Gold in particular has been a much better investment than stocks, but even diversified commodities – if you go back over five years – I'm pretty sure they were still leading the stock market over that time. They weren't a good hedge recently, clearly. Very few things are in this kind of environment. You have cash, Treasuries and gold, and that's about it.
HAI: How do you use commodities in client portfolios?
Steinhilber: I've gotten it down to three positions: the iPath Dow Jones AIG exchange-traded note (DJP), the PowerShares DB Commodity Index fund (DBC), and GLD – the SPDR Gold Shares exchange-traded trust fund.
Every account we run has a position in GLD, and some accounts will have DJP by itself or a combo of DJP and DBC. It's hard to decide which of those two products I prefer, because there are certain things that are attractive about DBC. I think their optimized roll yield mechanism – even though it doesn't produce a lot of incremental return – does have a history of returning 100 basis-points versus a plain front-month roll strategy on the futures market. On the other hand, DBC is highly weighted to energy, and it's nice to have more commodities than are included in DBC's focused portfolio.
DJP has things like natural gas, sugar, etc. But both DBC and DJP meet standards in terms of the overall assets and spreads; you can get in and out of those products for less than 10 basis-points. So both work in the AgileInvesting portfolios.
HAI: What kind of weights do you use? How much of each should the average investor hold?
★ ★ ★ ★ ★ ★ ★
### [Problems to solve]
1) Answer from the commodities interview:
(a) Which three things does the speaker name as working in this kind of environment?
(b) Which fund does every account hold a position in?
(c) For less than how many basis points can you get in and out of DBC and DJP?
2) Repeat a passage of the commodities interview word for word. Begin at the words "Steinhilber: I've gotten" and stop after "DBC's focused portfolio.".
3) Translate this sentence from the commodities interview into Spanish: "Every account we run has a position in GLD, and some accounts will have DJP by itself or a combo of DJP and DBC."

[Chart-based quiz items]
★ ★ ★ ★ ★ ★ ★
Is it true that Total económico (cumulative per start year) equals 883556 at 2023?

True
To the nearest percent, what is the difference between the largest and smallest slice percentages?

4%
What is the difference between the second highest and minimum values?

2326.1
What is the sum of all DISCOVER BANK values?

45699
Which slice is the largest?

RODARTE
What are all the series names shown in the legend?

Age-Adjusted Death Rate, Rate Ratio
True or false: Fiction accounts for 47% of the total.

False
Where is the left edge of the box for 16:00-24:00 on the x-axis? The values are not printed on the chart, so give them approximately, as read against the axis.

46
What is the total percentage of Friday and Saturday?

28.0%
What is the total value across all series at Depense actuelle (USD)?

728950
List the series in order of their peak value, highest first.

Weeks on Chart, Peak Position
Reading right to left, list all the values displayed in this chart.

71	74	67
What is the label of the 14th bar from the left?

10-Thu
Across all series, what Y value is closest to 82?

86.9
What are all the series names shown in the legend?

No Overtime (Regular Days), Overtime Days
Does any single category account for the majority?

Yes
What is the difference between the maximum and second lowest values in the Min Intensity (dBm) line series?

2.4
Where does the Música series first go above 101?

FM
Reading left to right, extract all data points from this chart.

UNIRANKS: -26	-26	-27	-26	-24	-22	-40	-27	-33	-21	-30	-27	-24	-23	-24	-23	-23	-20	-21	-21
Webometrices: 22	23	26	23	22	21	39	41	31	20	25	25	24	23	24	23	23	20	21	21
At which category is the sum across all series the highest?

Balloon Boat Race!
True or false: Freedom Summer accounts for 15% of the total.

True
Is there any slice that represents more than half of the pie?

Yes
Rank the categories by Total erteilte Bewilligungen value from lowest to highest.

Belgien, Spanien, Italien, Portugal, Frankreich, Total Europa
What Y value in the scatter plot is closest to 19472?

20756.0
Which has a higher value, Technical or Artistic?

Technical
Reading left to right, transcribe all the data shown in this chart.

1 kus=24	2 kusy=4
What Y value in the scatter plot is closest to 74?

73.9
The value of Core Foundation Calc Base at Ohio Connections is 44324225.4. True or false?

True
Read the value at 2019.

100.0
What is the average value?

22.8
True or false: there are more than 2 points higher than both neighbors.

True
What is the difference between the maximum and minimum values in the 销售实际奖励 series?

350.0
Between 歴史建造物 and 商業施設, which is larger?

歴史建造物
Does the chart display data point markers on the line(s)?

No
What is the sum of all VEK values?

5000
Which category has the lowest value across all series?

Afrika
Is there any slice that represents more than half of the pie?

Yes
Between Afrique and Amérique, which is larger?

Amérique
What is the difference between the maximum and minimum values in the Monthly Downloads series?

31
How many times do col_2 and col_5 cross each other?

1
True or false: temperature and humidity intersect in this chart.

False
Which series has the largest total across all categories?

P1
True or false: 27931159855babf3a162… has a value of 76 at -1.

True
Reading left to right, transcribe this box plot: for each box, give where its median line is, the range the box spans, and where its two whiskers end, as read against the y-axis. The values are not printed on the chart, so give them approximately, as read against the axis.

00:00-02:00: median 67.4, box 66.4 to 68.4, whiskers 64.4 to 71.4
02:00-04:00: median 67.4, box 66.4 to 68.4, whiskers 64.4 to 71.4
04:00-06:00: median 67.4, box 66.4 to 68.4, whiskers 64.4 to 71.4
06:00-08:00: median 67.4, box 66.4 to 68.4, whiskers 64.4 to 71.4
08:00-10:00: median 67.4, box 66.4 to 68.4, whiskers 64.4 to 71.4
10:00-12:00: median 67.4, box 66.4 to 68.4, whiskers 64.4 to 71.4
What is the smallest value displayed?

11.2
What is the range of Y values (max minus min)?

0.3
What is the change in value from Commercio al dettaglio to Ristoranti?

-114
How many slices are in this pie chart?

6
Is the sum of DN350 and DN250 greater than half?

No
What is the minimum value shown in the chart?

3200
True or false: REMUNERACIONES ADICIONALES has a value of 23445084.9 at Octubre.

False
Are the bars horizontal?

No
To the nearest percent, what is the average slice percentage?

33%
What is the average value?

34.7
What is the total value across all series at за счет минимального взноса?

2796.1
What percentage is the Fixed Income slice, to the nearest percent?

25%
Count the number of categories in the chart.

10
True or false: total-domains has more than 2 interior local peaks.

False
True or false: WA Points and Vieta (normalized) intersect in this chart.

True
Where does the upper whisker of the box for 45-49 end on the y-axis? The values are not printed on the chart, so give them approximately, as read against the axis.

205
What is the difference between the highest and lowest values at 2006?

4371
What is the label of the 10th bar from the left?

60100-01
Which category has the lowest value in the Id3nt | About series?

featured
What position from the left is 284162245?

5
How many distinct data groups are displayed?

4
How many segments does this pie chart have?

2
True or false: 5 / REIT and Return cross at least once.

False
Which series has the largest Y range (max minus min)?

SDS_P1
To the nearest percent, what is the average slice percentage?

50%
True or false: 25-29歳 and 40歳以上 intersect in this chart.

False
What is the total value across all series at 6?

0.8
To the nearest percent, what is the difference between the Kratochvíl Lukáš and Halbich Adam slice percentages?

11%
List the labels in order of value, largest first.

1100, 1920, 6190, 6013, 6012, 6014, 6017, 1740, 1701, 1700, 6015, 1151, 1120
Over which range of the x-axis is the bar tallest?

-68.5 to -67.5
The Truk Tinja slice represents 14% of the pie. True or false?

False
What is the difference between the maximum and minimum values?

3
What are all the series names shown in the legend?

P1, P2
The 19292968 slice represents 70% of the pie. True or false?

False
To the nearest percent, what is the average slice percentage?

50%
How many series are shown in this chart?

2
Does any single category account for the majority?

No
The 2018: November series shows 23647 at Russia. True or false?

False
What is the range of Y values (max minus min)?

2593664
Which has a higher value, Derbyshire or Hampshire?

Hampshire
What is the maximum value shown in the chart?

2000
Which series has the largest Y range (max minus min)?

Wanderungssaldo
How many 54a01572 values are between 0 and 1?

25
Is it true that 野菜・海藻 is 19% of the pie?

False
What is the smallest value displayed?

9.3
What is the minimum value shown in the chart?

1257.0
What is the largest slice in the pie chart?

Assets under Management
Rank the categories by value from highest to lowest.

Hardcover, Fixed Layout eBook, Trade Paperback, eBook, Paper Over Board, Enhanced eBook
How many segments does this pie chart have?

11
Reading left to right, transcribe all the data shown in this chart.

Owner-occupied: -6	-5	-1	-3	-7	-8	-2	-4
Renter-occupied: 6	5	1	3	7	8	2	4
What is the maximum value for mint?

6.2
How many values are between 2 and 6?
★ ★ ★ ★ ★ ★ ★
### [Answers to each task]
1)
(a) Cash, Treasuries and gold.
(b) GLD.
(c) 10 basis points.

2)
Steinhilber: I've gotten it down to three positions: the iPath Dow Jones AIG exchange-traded note (DJP), the PowerShares DB Commodity Index fund (DBC), and GLD – the SPDR Gold Shares exchange-traded trust fund.
Every account we run has a position in GLD, and some accounts will have DJP by itself or a combo of DJP and DBC. It's hard to decide which of those two products I prefer, because there are certain things that are attractive about DBC. I think their optimized roll yield mechanism – even though it doesn't produce a lot of incremental return – does have a history of returning 100 basis-points versus a plain front-month roll strategy on the futures market. On the other hand, DBC is highly weighted to energy, and it's nice to have more commodities than are included in DBC's focused portfolio.

3) Cada cuenta que gestionamos tiene una posición en GLD, y algunas cuentas tendrán DJP por sí solo o una combinación de DJP y DBC.